Listed records: Begin

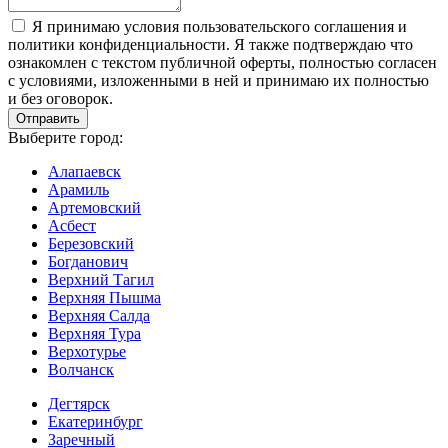
Я принимаю условия пользовательского соглашения и
политики конфиденциальности. Я также подтверждаю что
ознакомлен с текстом публичной оферты, полностью согласен
с условиями, изложенными в ней и принимаю их полностью
и без оговорок.
Выберите город:
Алапаевск
Арамиль
Артемовский
Асбест
Березовский
Богданович
Верхний Тагил
Верхняя Пышма
Верхняя Салда
Верхняя Тура
Верхотурье
Волчанск
Дегтярск
Екатеринбург
Заречный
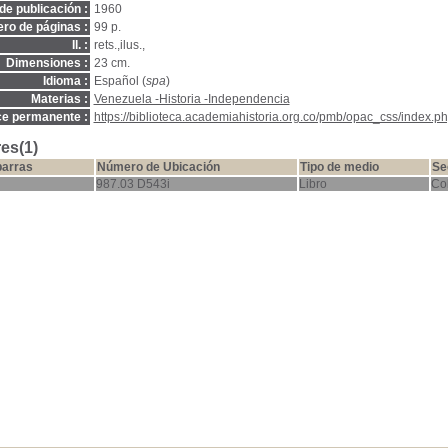
de publicación :
1960
ro de páginas :
99 p.
Il. :
rets.,ilus.,
Dimensiones :
23 cm.
Idioma :
Español (
spa
)
Materias :
Venezuela -Historia -Independencia
ce permanente :
https://biblioteca.academiahistoria.org.co/pmb/opac_css/index.ph
es(1)
barras
Número de Ubicación
Tipo de medio
Se
987.03 D543i
Libro
Co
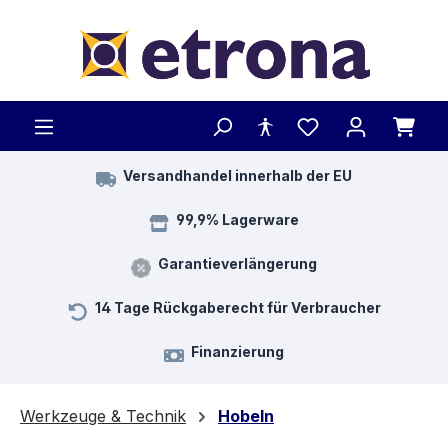
Zum Hauptinhalt springen
Versandhandel innerhalb der EU
99,9% Lagerware
Garantieverlängerung
14 Tage Rückgaberecht für Verbraucher
Finanzierung
Werkzeuge & Technik
Hobeln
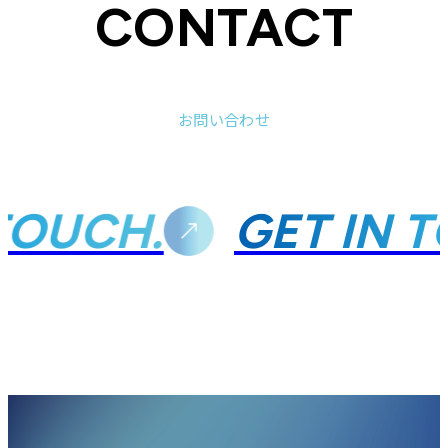
CONTACT
お問い合わせ
TOUCH.
GET IN T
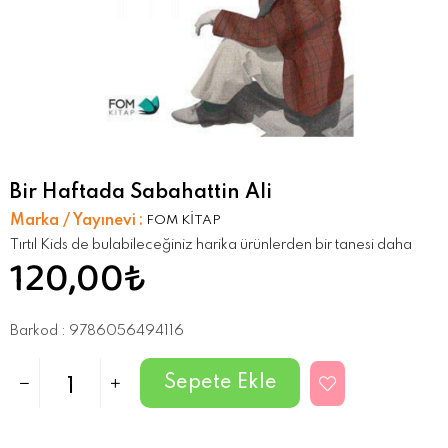
Bir Haftada Sabahattin Ali
Marka / Yayınevi
:
FOM KİTAP
Tırtıl Kids de bulabileceğiniz harika ürünlerden bir tanesi daha
120,00₺
Barkod
:
9786056494116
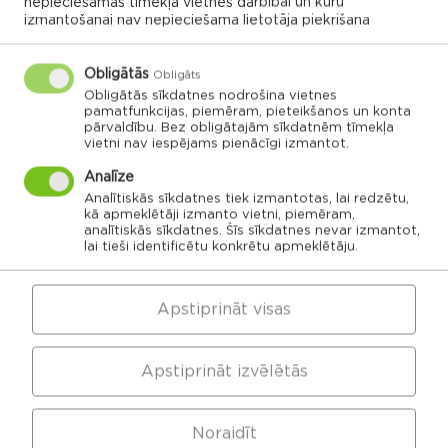
nepieciešamas tīmekļa vietnes darbībai un kuru
izmantošanai nav nepieciešama lietotāja piekrišana
Obligātās
Obligāts
Obligātās sīkdatnes nodrošina vietnes
VISI NOTIKUMI
pamatfunkcijas, piemēram, pieteikšanos un konta
pārvaldību. Bez obligātajām sīkdatnēm tīmekļa
vietni nav iespējams pienācīgi izmantot.
Analīze
Rēzeknes novada karte
Analītiskās sīkdatnes tiek izmantotas, lai redzētu,
kā apmeklētāji izmanto vietni, piemēram,
analītiskās sīkdatnes. Šīs sīkdatnes nevar izmantot,
lai tieši identificētu konkrētu apmeklētāju.
Noklikšķini uz pagasta vai apvienības kartes, lai
izpētītu vairāk
Apstiprināt visas
APVIENĪBU PĀRVALDES
Apstiprināt izvēlētās
Dricānu apvienības
Nautrēnu apvienības
Noraidīt
pārvalde
pārvalde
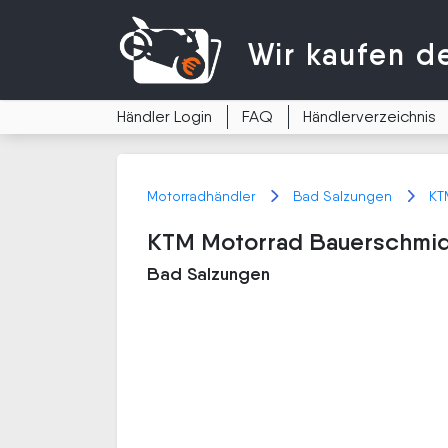
Wir kaufen
d
Händler Login
FAQ
Händlerverzeichnis
Motorradhändler
Bad Salzungen
KT
KTM Motorrad Bauerschmid
Bad Salzungen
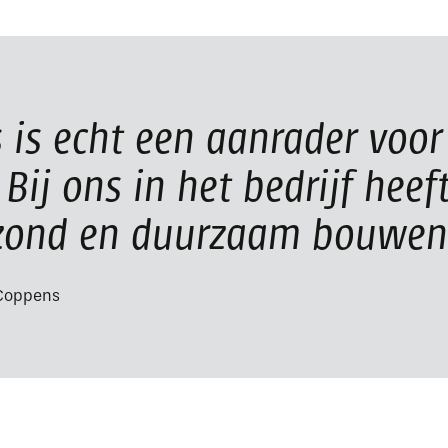
is echt een aanrader voor 
ij ons in het bedrijf heeft
ezond en duurzaam bouwen
-Coppens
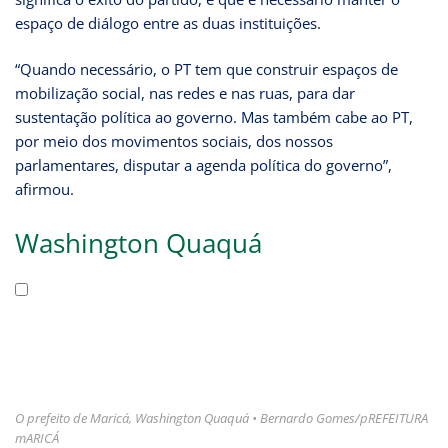
espaço de diálogo entre as duas instituições.
“Quando necessário, o PT tem que construir espaços de
mobilização social, nas redes e nas ruas, para dar
sustentação política ao governo. Mas também cabe ao PT,
por meio dos movimentos sociais, dos nossos
parlamentares, disputar a agenda política do governo”,
afirmou.
Washington Quaquá
O prefeito de Maricá, Washington Quaquá • Bernardo Gomes/pREFEITURA
mARICÁ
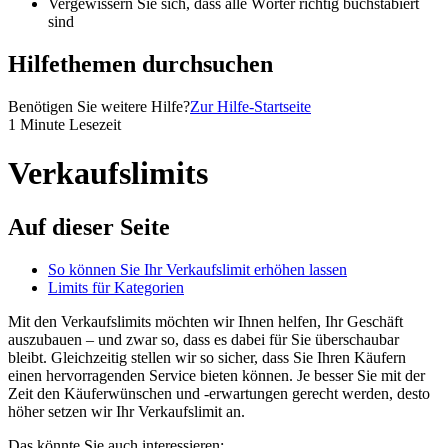
Vergewissern Sie sich, dass alle Wörter richtig buchstabiert
sind
Hilfethemen durchsuchen
Benötigen Sie weitere Hilfe?
Zur Hilfe-Startseite
1 Minute Lesezeit
Verkaufslimits
Auf dieser Seite
So können Sie Ihr Verkaufslimit erhöhen lassen
Limits für Kategorien
Mit den Verkaufslimits möchten wir Ihnen helfen, Ihr Geschäft
auszubauen – und zwar so, dass es dabei für Sie überschaubar
bleibt. Gleichzeitig stellen wir so sicher, dass Sie Ihren Käufern
einen hervorragenden Service bieten können. Je besser Sie mit der
Zeit den Käuferwünschen und -erwartungen gerecht werden, desto
höher setzen wir Ihr Verkaufslimit an.
Das könnte Sie auch interessieren:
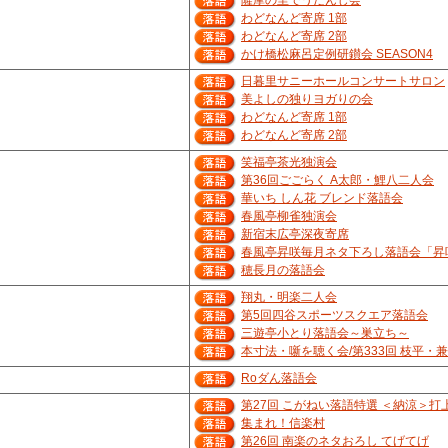
薩摩の里でうだんじ会
わどなんど寄席 1部
わどなんど寄席 2部
かけ橋松麻呂定例研鑚会 SEASON4
日暮里サニーホールコンサートサロン
美よしの独りヨガりの会
わどなんど寄席 1部
わどなんど寄席 2部
笑福亭茶光独演会
第36回ごごらく A太郎・鯉八二人会
華いち しん花 ブレンド落語会
春風亭柳雀独演会
新宿末広亭深夜寄席
春風亭昇咲毎月ネタ下ろし落語会「昇咲
穂長月の落語会
翔丸・明楽二人会
第5回四谷スポーツスクエア落語会
三遊亭小とり落語会～巣立ち～
本寸法・噺を聴く会/第333回 枝平・
Roダん落語会
第27回 こがねい落語特選 ＜納涼＞
集まれ！信楽村
第26回 南楽のネタおろし てげてげ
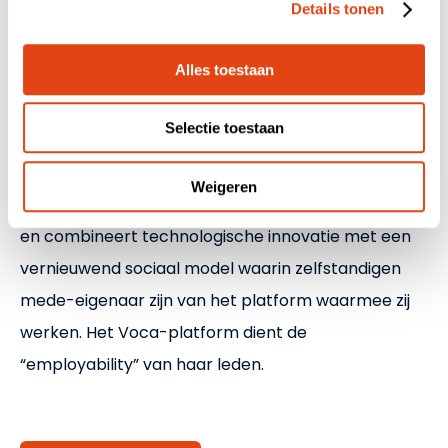
Details tonen
Voca een
revolutionair
alternatief. Niet zomaar
een platform, maar veel meer een coöperatief
Alles toestaan
ecosysteem waarin zelfstandige professionals
daadwerkelijk zelfstandig kunnen zijn én collectief
Selectie toestaan
sterker staan.
Weigeren
Het platform is opgezet vanuit de vereniging
ZWiZ
,
en combineert technologische innovatie met een
vernieuwend sociaal model waarin zelfstandigen
mede-eigenaar zijn van het platform waarmee zij
werken. Het Voca-platform dient de
“employability” van haar leden.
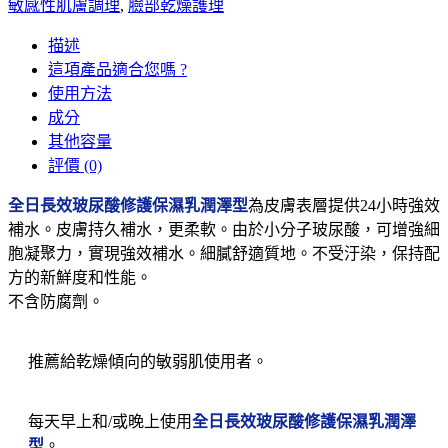
敏感性肌膚調理
,
臉部乾燥護理
描述
這項產品適合您嗎 ?
使用方法
成分
其他容量
評價 (0)
全日長效玻尿酸修護保濕乳潤澤型
為皮膚表層提供24小時強效
補水。皮膚持久補水，更柔軟。由於小分子玻尿酸，可增強細
胞凝聚力，實現強效補水。細膩舒適質地。不受汙染，保持配
方的新鮮度和性能。
不含防腐劑。
推薦給乾燥傾向的敏弱肌使用者。
每天早上和/或晚上使用
全日長效玻尿酸修護保濕乳潤澤
型
。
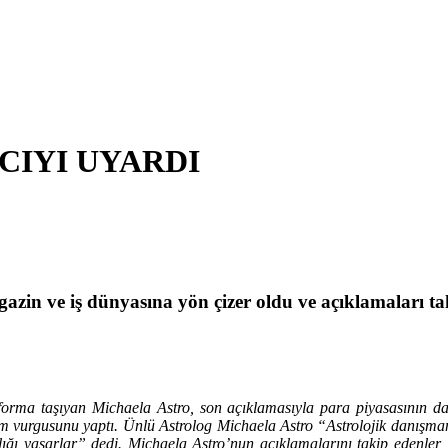
CIYI UYARDI
zin ve iş dünyasına yön çizer oldu ve açıklamaları taki
latforma taşıyan Michaela Astro, son açıklamasıyla para piyasasının d
um vurgusunu yaptı. Ünlü Astrolog Michaela Astro “Astrolojik danışmanl
klığı yaşarlar” dedi. Michaela Astro’nun açıklamalarını takip edenler, 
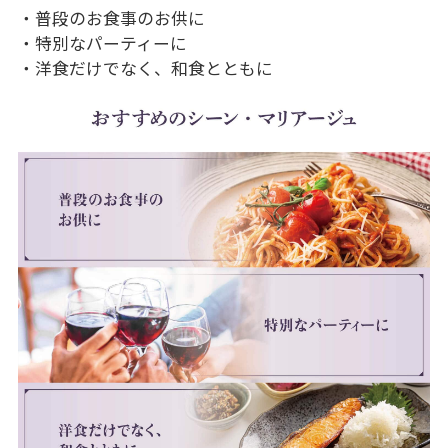
・普段のお食事のお供に
・特別なパーティーに
・洋食だけでなく、和食とともに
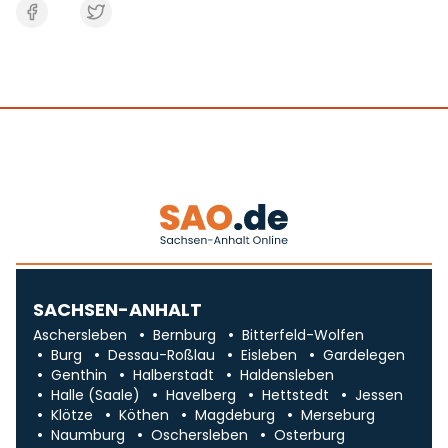
SACHSEN-ANHALT
Aschersleben
Bernburg
Bitterfeld-Wolfen
Burg
Dessau-Roßlau
Eisleben
Gardelegen
Genthin
Halberstadt
Haldensleben
Halle (Saale)
Havelberg
Hettstedt
Jessen
Klötze
Köthen
Magdeburg
Merseburg
Naumburg
Oschersleben
Osterburg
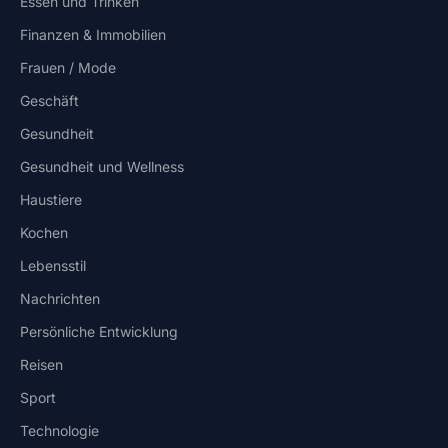
Essen und Trinken
Finanzen & Immobilien
Frauen / Mode
Geschäft
Gesundheit
Gesundheit und Wellness
Haustiere
Kochen
Lebensstil
Nachrichten
Persönliche Entwicklung
Reisen
Sport
Technologie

Listed records: End

- About this task -
Please rewrite the rows above, beginning at the line that has "Vergewissern Sie sich, dass" and stopping after the line that has "Zeit den Käuferwünschen", changing "Hilfethemen" to "Hilfeartikel" and leaving everything else unchanged.

- Final answer -
Vergewissern Sie sich, dass alle Wörter richtig buchstabiert
sind
Hilfeartikel durchsuchen
Benötigen Sie weitere Hilfe?
Zur Hilfe-Startseite
1 Minute Lesezeit
Verkaufslimits
Auf dieser Seite
So können Sie Ihr Verkaufslimit erhöhen lassen
Limits für Kategorien
Mit den Verkaufslimits möchten wir Ihnen helfen, Ihr Geschäft
auszubauen – und zwar so, dass es dabei für Sie überschaubar
bleibt. Gleichzeitig stellen wir so sicher, dass Sie Ihren Käufern
einen hervorragenden Service bieten können. Je besser Sie mit der
Zeit den Käuferwünschen und -erwartungen gerecht werden, desto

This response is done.